Records shown:

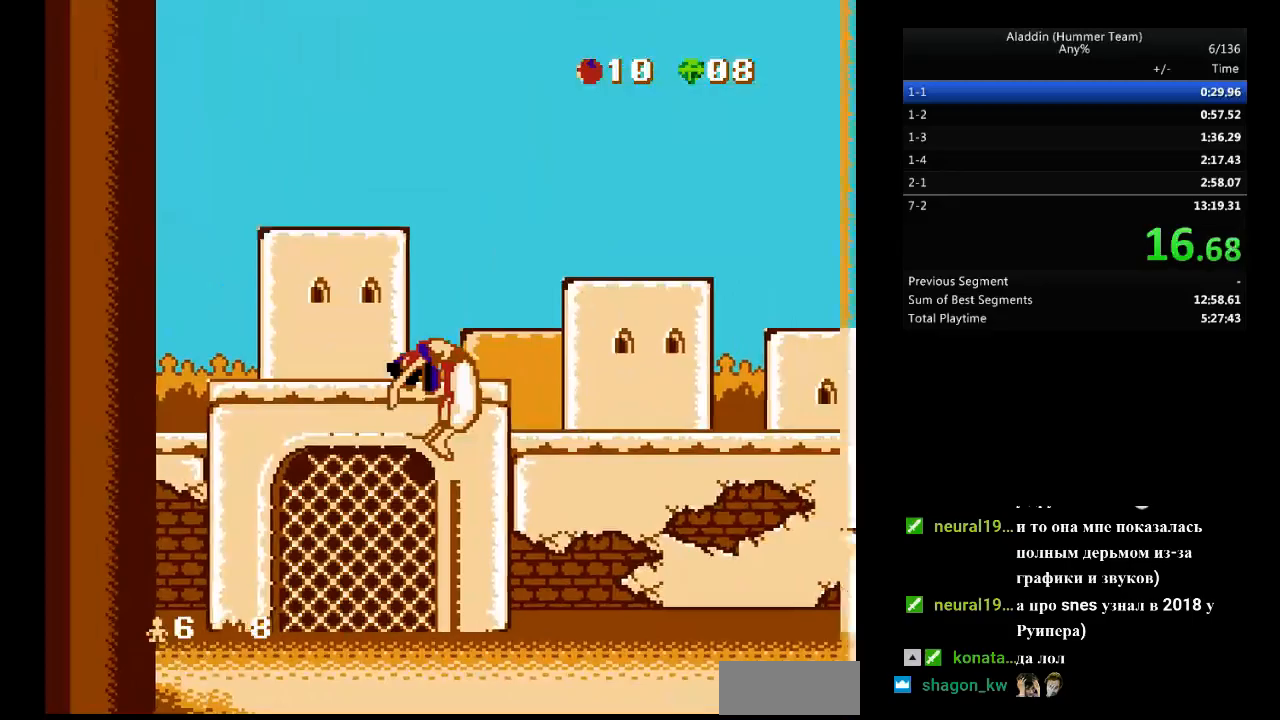
{"buttons": ["B", "DPAD_RIGHT"], "events": []}
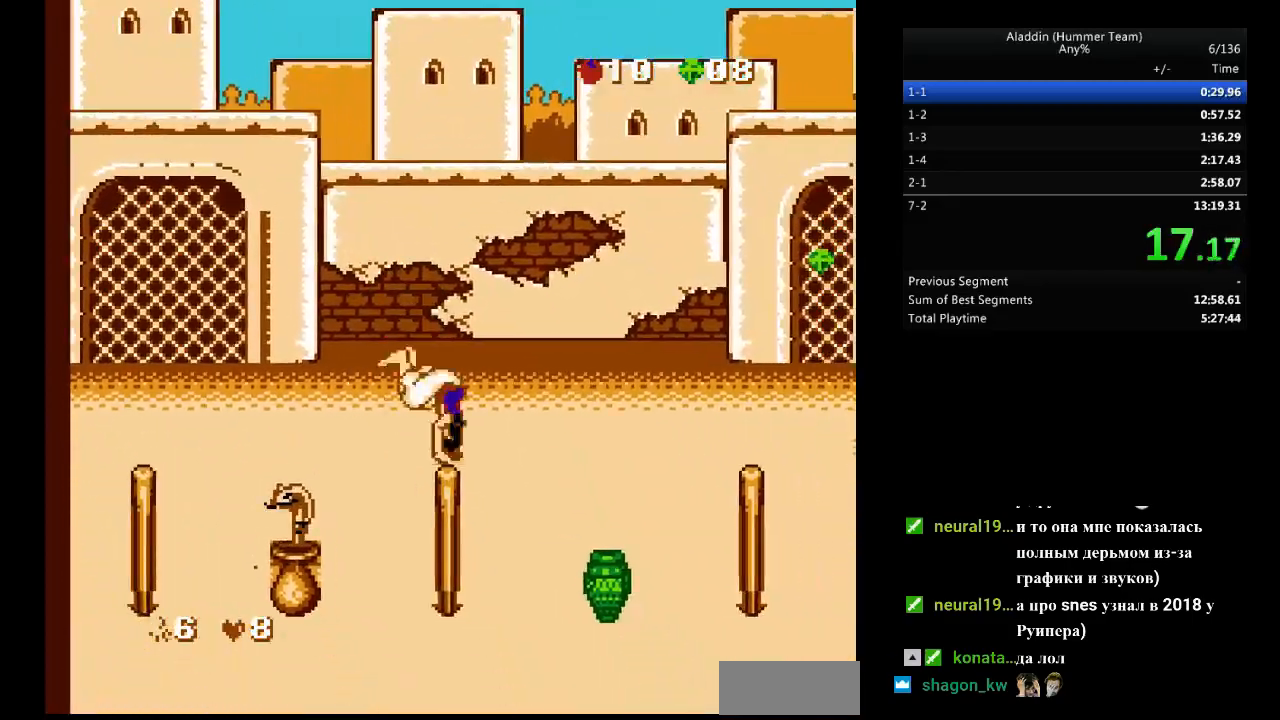
{"buttons": ["B", "DPAD_RIGHT"], "events": []}
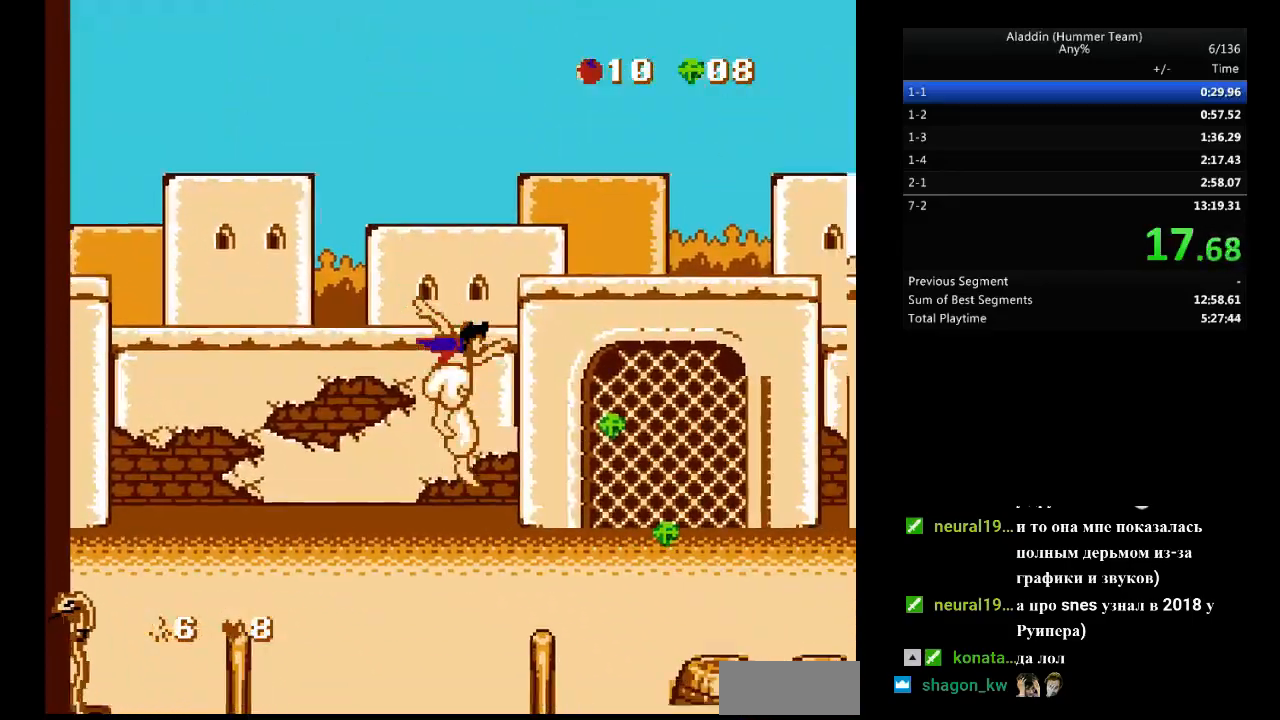
{"buttons": ["B", "DPAD_RIGHT"], "events": []}
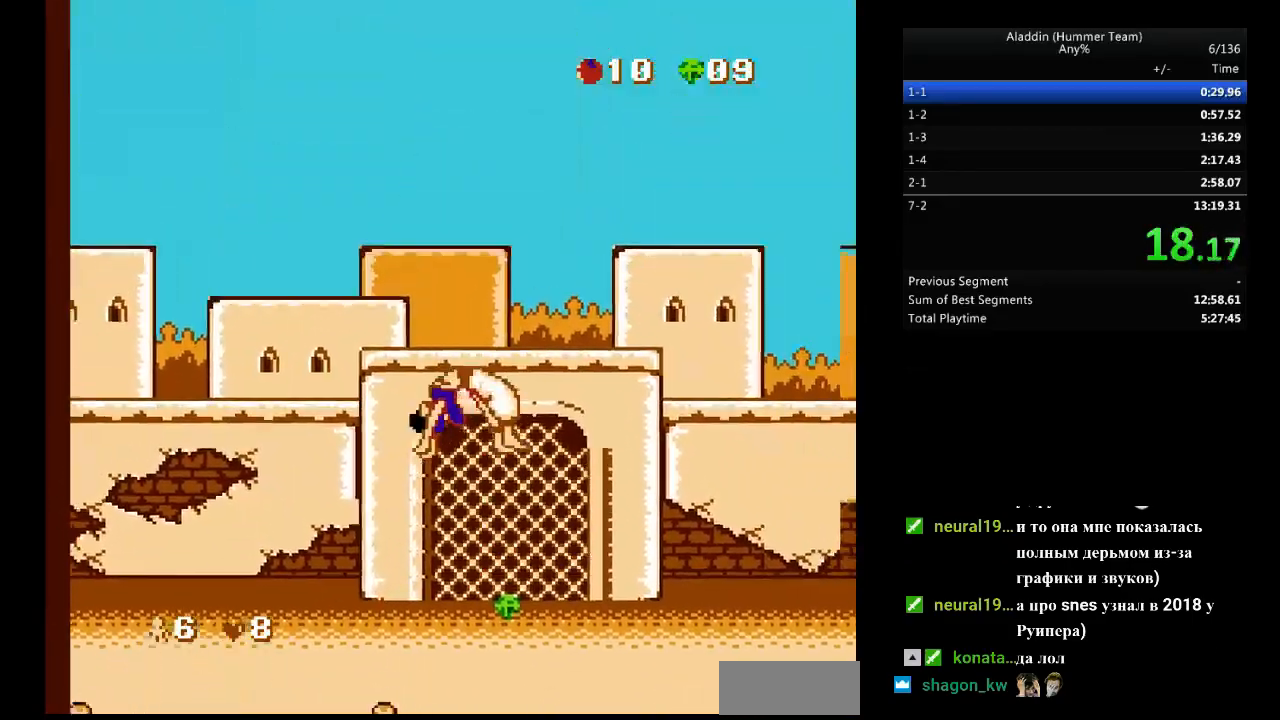
{"buttons": ["DPAD_RIGHT"], "events": [[400, "B", "up"]]}
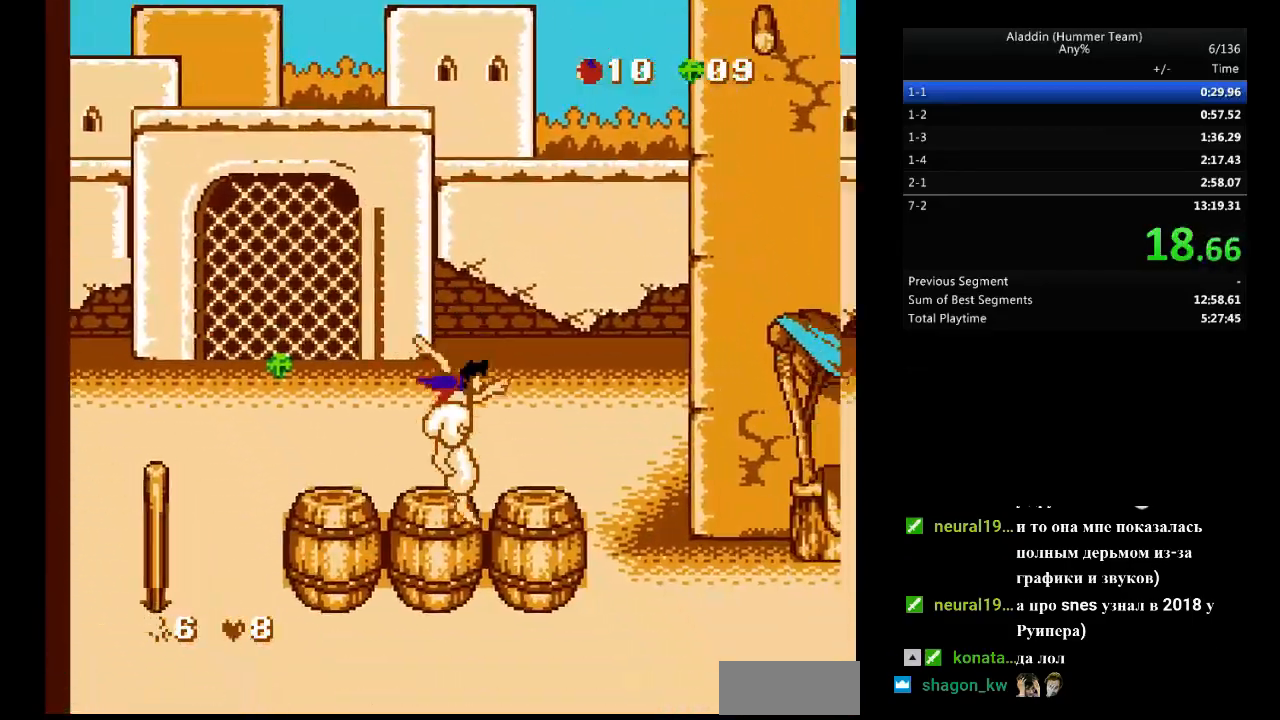
{"buttons": ["DPAD_RIGHT"], "events": []}
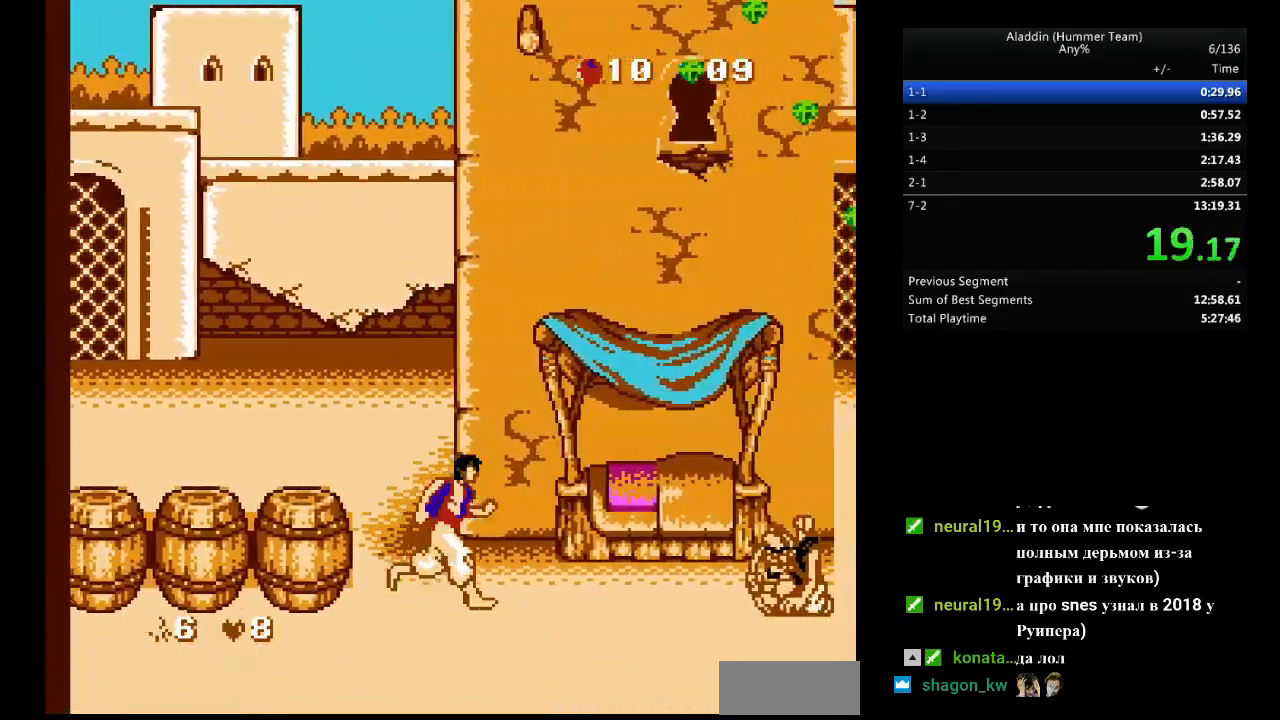
{"buttons": ["B", "DPAD_RIGHT"], "events": [[417, "B", "down"]]}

What the task asks:
With images left out, the data must be transcribed exactly.

Result of this task:
{"buttons": ["B", "DPAD_RIGHT"], "events": []}
{"buttons": ["B", "DPAD_RIGHT"], "events": []}
{"buttons": ["B", "DPAD_RIGHT"], "events": []}
{"buttons": ["DPAD_RIGHT"], "events": [[400, "B", "up"]]}
{"buttons": ["DPAD_RIGHT"], "events": []}
{"buttons": ["B", "DPAD_RIGHT"], "events": [[417, "B", "down"]]}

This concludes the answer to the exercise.